I'm not sure if the PHP function and the task_worker directive should live in core. I would like to keep the core as focused as possible. This feature could quickly become complex (queue size, dispatching algorithms, distributed queuing...). As this can be implemented as an extension (I'll release one soon), IMHO it should be an external extension.

dunglas avatar Oct 09 '25 12:10 dunglas

To iterate on this, I released https://github.com/dunglas/frankenphp-queue

After double thinking about it, I think I get where you want to go.

I still think that we could simplify this code/merge it with the work done on extension worker, but there is indeed benefits to have this in core.

What I would like to have is:

  1. A way to register non-HTTP workers easily. IMHO, the current worker config is almost good enough. To run background scripts such as Symfony's messenger:consume, the only thing we're missing is a a flag to mark the script as always ready. Maybe a new ready directive in the the worker options?

  2. The same public (PHP and Go) API for HTTP and non-HTTP request handling/message passing.

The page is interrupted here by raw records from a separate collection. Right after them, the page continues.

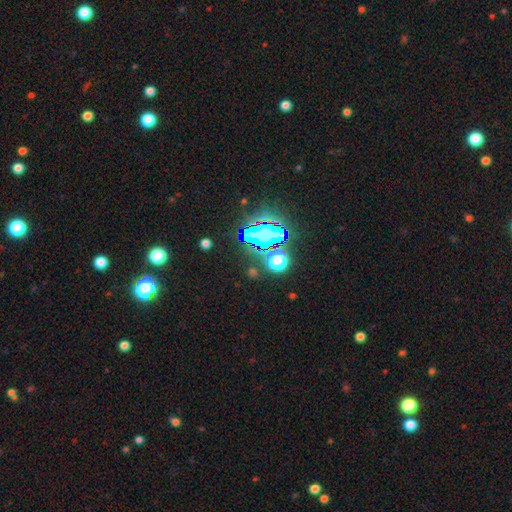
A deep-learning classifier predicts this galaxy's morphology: A star or artifact, not a galaxy (84%).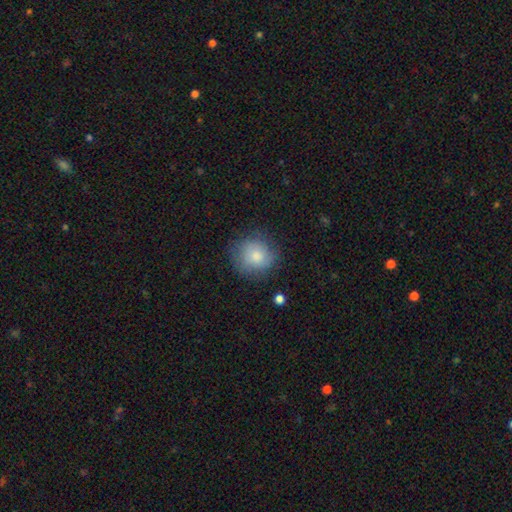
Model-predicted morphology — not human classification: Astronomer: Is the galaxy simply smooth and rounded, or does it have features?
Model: smooth — 80%.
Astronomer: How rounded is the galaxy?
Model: round — 86%.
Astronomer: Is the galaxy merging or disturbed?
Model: none — 75%.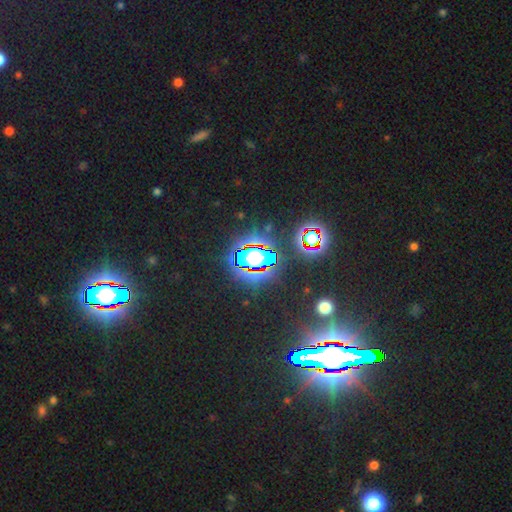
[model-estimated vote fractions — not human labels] Q: Smooth or featured?
A: star or artifact (84%); runner-up: smooth (9%)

If possible I would like to merge as much code as possible too.

  3. A way to dispatch a request/message to a specific handler, like:

     function frankenphp_send_request(mixed $data, ?string $workerName): mixed {}
    
  4. As done in my extension, a way to configure the queue size (buffered chans)

WDYT?

dunglas avatar Oct 10 '25 15:10 dunglas

A public api for just handling PHP requests already exists though. Can it not just be achieved by calling this with a custom worker/request/responsewriter?

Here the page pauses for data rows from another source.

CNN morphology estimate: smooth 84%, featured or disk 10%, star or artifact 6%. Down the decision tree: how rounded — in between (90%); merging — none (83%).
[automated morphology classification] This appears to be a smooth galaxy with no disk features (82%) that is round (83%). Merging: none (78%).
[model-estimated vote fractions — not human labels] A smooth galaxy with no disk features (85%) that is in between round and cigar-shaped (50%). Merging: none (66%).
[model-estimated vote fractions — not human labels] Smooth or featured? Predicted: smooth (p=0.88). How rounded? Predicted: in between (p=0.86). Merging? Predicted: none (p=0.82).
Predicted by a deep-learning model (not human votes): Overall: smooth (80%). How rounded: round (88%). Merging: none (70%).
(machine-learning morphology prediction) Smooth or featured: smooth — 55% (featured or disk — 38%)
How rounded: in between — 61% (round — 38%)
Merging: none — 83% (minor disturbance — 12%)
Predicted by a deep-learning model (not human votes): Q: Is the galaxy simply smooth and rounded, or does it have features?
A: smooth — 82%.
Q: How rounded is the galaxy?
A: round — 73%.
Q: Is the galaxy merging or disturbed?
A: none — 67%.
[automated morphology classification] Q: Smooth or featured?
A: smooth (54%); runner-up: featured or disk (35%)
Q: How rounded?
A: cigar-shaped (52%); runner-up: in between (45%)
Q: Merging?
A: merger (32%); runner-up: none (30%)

r, _:= frankenphp.NewRequestWithContext(r, frankenphp.WithWorkerName("...")))
frankenphp.ServeHTTP(rw, r)
doSomethingAfterRequest()

What's missing is a way to just handle a message. I still think a separate frankenphp_handle_task or frankenphp_handle_message would leave less room for confusion and more room for optimizations. Mixing the two concept leads to other issues like unnecessary globals resetting or race conditions for the return value if a request gets flushed.

I can remove the args option, then the public api just has 1 additional AsTaskWorker() method, otherwise the config is the same. Having a buffered chan for the queue probably makes sense 👍.

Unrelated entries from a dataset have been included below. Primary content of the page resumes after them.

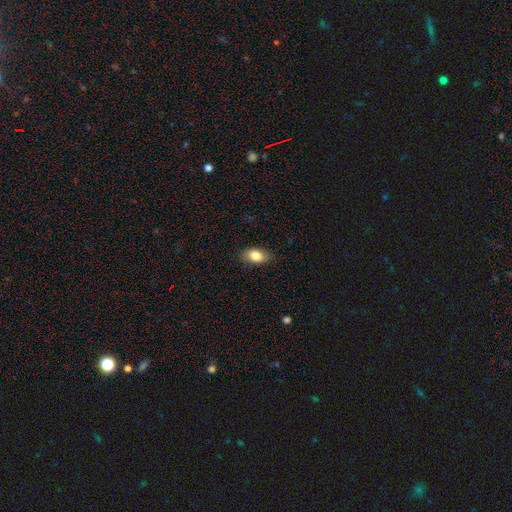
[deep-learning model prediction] Morphology: type=smooth (83%); roundness=in between (89%); merging=none (84%).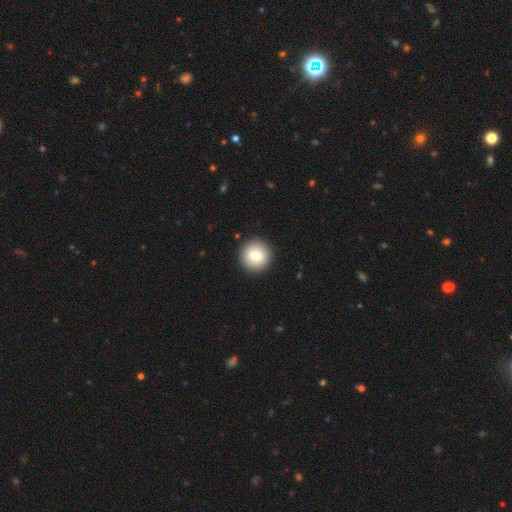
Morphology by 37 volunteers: A smooth galaxy with no disk features (86%) that is round (100%).

Vote fractions:
- Smooth or featured? smooth: 86% / featured or disk: 11% / star or artifact: 3%
- How rounded? round: 100% / in between: 0% / cigar-shaped: 0%
- Merging? none: 92% / merger: 6% / minor disturbance: 3% / major disturbance: 0%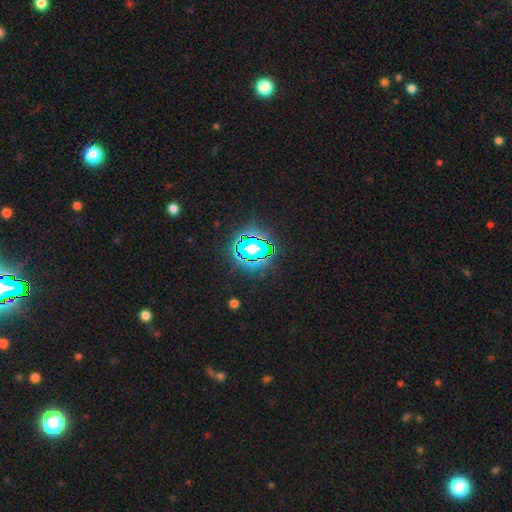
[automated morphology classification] Smooth or featured?
  - star or artifact: 82% *
  - smooth: 11%
  - featured or disk: 6%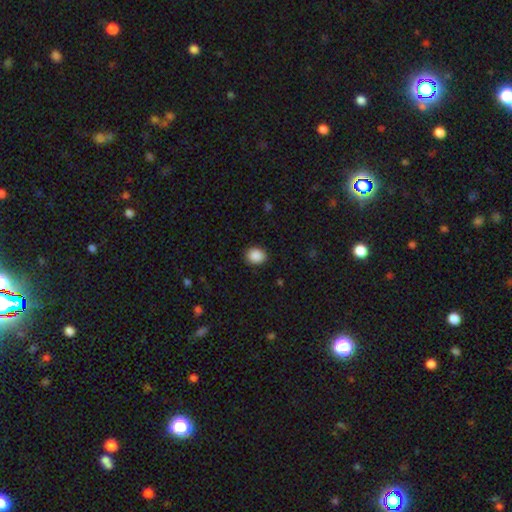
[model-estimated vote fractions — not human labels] smooth_or_featured: smooth (p=0.89) [alt: star or artifact p=0.08]
how_rounded: round (p=0.56) [alt: in between p=0.44]
merging: none (p=0.89) [alt: minor disturbance p=0.08]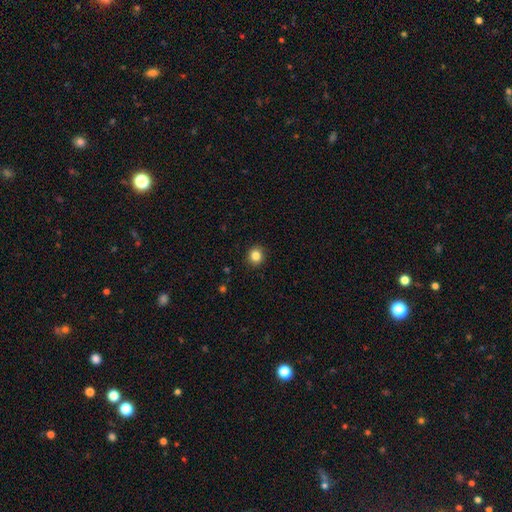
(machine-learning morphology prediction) smooth 84%, star or artifact 11%, featured or disk 5%. Down the decision tree: how rounded — round (85%); merging — none (91%).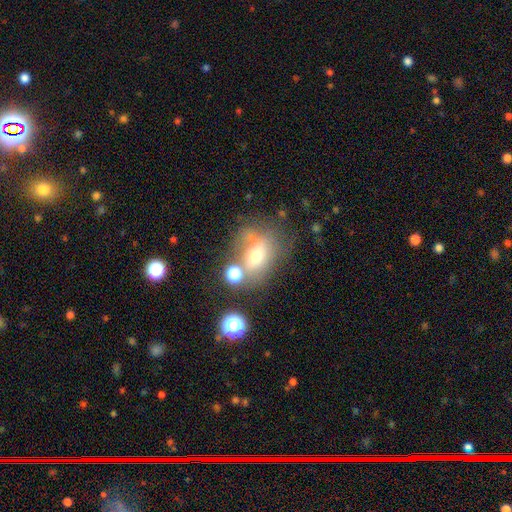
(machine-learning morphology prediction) This appears to be a smooth galaxy with no disk features (49%). Merging: none (40%).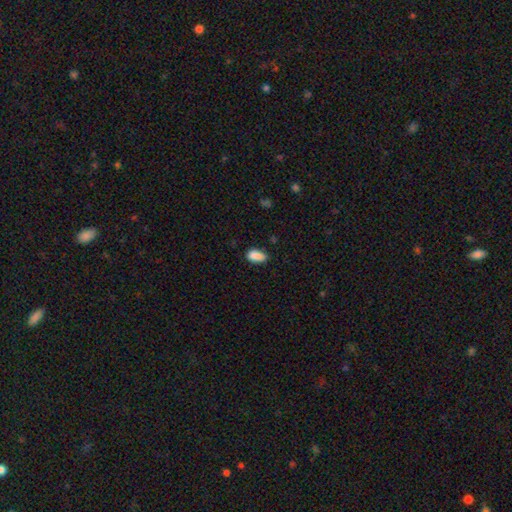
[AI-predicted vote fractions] Morphology: type=smooth (87%); roundness=in between (90%); merging=none (68%).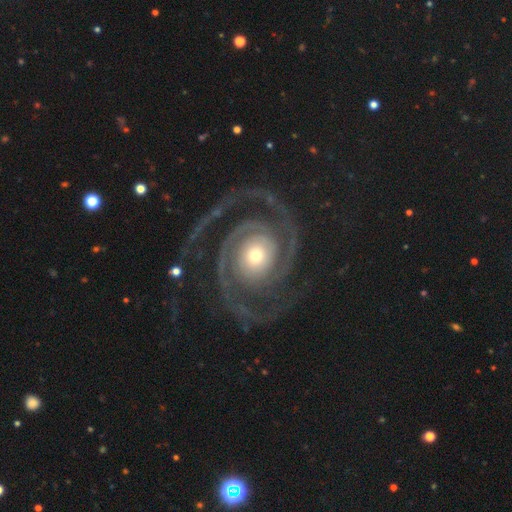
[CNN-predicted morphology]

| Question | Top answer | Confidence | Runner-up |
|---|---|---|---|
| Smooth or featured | featured or disk | 93% | star or artifact (4%) |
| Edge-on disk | no | 98% | yes (2%) |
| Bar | no | 77% | weak (14%) |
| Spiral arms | yes | 98% | no (2%) |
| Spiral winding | tight | 62% | medium (32%) |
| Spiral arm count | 2 | 83% | 3 (6%) |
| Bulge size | moderate | 47% | small (42%) |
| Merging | none | 75% | minor disturbance (12%) |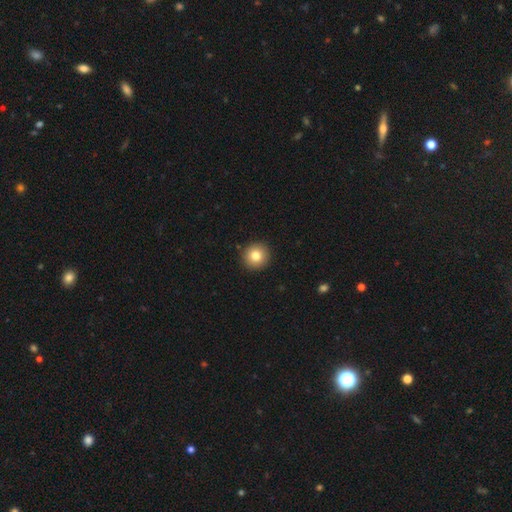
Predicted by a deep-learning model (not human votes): Q: Smooth or featured?
A: smooth (80%); runner-up: star or artifact (10%)
Q: How rounded?
A: round (94%); runner-up: in between (5%)
Q: Merging?
A: none (92%); runner-up: minor disturbance (5%)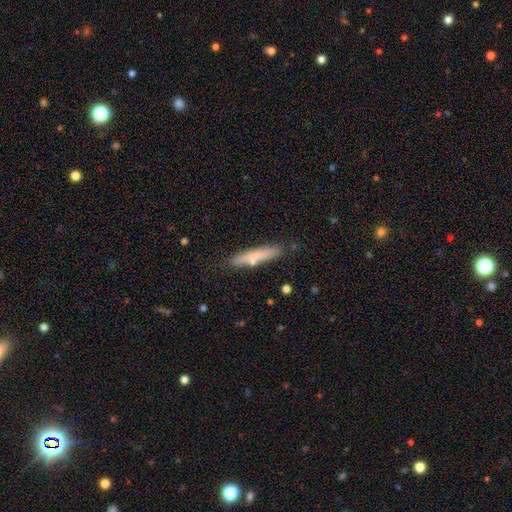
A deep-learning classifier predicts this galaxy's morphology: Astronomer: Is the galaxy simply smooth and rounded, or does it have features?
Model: smooth — 69%.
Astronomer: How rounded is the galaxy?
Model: cigar-shaped — 89%.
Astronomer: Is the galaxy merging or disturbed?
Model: none — 81%.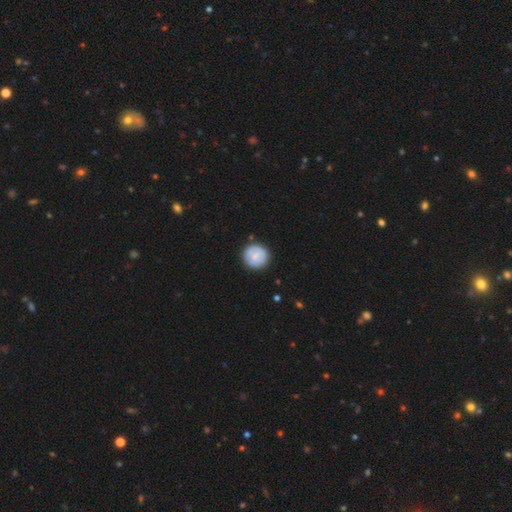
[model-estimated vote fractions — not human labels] Smooth or featured? smooth (66%)
How rounded? round (94%)
Merging? none (84%)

Btw your extension has the same problem with copying zvals across threads. The zval gets arena-deallocated as soon as the thread restarts/shuts down and it cannot mix with other PHP threads. So it must be converted to an intermediary representation for queuing. Maybe the answer is to just have types.go support PHP objects as well and heavily optimize that.

AlliBalliBaba avatar Oct 11 '25 17:10 AlliBalliBaba

I guess the only case where it would make sense to use frankenphp_handle_request() for both HTTP requests and messages is if you actually want a single thread to do both simultaneously. IMO a bad separation of concerns, but I'd be fine with it if you have an actual use case.

AlliBalliBaba avatar Oct 11 '25 21:10 AlliBalliBaba

Just to clarify again where we go from here:

  • would you be fine with separate apis for messages and for requests?
  • would you be fine with a separate thread type for messages? (and separate registration in the caddyfile, same config though)
  • How would we combine the logic? Merge the PRs and then work in a separate PR or do it all here?